Expert will guide changes in mental health system
Published 6:35 pm Monday, March 9, 2020
A federal judge has appointed an expert with more than 40 years’ experience to oversee Mississippi’s effort to provide more mental health care in community settings rather than in mental hospitals.
State legislators are also working to evaluate and change how care is provided. But problems in Mississippi’s mental health care system did not happen overnight, and change will not happen quickly.
The U.S. Justice Department sued Mississippi in 2016 over the way the state was providing mental health services. During a 2019 trial, federal attorneys argued that Mississippi’s movement toward community-based services was too slow, and they noted that hundreds or thousands of people had been forced into hospitalization.
U.S. District Judge Carlton Reeves ruled in September that Mississippi is violating the Americans with Disabilities Act and a 1999 U.S. Supreme Court decision that said “unjustified” mental hospital confinement is illegal.
“The United States has met its burden and shown that despite the state’s episodic improvement, it operates a system that unlawfully discriminates against persons with serious mental illness,” Reeves wrote.
Reeves ordered state and federal government officials to suggest names of people who could become special master to oversee changes to the mental health system. On Feb. 25, Reeves signed an order naming Michael Hogan as the special master.
Hogan is currently a mental health care consultant and has been a board member for the National Action Alliance for Suicide Prevention. He spent 25 years directing state mental health systems in Connecticut, Ohio and New York.
In appointing Hogan, Reeves wrote: “Mississippi’s mental health needs are well-known; the services to expand have already been defined. Many of the challenges and remedies are not disputed.”
Federal attorneys listed several of the state’s alleged transgressions during the trial, including mentally ill people being held in jails because crisis teams didn’t respond. The attorneys said people had been forced to live far from their families because mental health services aren’t available in their hometowns. They also said people made repeat trips to state mental hospitals because there was no effective planning for them to make a transition to community services, and the most intensive kinds of services weren’t being made available.

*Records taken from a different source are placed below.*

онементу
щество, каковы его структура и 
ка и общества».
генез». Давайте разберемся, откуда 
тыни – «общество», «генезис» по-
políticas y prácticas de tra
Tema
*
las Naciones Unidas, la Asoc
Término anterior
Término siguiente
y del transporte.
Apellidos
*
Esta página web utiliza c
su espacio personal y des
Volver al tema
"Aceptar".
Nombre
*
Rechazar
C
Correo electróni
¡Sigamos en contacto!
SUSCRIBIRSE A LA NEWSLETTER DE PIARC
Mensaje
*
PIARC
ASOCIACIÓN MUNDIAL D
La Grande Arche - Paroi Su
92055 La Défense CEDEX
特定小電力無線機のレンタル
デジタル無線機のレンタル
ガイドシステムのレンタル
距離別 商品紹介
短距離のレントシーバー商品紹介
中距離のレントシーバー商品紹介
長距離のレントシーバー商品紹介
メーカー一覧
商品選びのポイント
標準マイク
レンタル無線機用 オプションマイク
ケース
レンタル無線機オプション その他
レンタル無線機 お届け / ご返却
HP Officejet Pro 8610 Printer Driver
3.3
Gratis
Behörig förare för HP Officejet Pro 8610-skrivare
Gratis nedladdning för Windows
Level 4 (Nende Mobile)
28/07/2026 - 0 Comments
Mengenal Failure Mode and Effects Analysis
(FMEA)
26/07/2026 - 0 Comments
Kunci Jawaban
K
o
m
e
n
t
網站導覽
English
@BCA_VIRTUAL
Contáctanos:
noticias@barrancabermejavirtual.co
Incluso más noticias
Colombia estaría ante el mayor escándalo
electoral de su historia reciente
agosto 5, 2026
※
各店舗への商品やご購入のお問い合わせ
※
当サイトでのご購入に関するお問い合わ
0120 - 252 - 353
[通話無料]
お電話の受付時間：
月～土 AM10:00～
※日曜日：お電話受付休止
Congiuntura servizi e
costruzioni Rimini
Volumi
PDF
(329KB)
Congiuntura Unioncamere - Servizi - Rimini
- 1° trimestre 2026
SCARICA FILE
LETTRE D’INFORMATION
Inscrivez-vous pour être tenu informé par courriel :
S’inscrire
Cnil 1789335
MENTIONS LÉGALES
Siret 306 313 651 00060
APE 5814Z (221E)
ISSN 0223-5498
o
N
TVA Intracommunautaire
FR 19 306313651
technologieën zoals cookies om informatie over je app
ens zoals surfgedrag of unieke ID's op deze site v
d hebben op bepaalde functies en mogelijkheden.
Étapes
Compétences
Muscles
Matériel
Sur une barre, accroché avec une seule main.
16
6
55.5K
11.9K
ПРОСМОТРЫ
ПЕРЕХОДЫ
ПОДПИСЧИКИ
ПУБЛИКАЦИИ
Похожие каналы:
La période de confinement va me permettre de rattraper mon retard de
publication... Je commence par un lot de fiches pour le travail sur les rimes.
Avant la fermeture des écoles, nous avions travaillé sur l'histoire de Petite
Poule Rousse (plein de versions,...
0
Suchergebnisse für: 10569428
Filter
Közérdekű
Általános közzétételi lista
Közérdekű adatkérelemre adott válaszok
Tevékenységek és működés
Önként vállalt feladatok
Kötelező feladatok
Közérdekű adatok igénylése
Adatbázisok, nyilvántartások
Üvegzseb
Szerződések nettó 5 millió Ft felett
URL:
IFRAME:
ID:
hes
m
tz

During this legislative session, Senate Bill 2610 would create a temporary job for a state coordinator of mental health accessibility. That person would be appointed by the governor and would work within the Mississippi Department of Finance and Administration to scrutinize how the state is spending money on mental health services.
The Senate Public Health Committee chairman, Democrat Hob Bryan of Amory, told The Associated Press that the coordinator would look for “financial inefficiencies.”
Bryan said he hopes the coordinator would work in closely with the special master appointed by the federal judge.
“The special master doesn’t have to worry about money,” Bryan said, “but we do.”
Legislators have until the end of April to finalize a state budget for the year that begins July 1. It’s not yet clear whether they will propose an increase in spending for mental health services.
The Mississippi Department of Mental Health says on its website that in the past several years, it has added and expanded services, including mobile crisis response teams and crisis intervention teams. The department says it has provided mental health first aid training for the public and has provided community transition homes.
The department also says it is “working to enhance transition planning as people leave the state hospitals and return to their communities.”
“We want to provide hope to Mississippians by supporting a continuum of care for people with mental illness, alcohol and drug addiction, and intellectual or developmental disabilities,” the department’s website says. “By inspiring hope, helping people on the road to recovery, and improving resiliency, Mississippians can succeed.”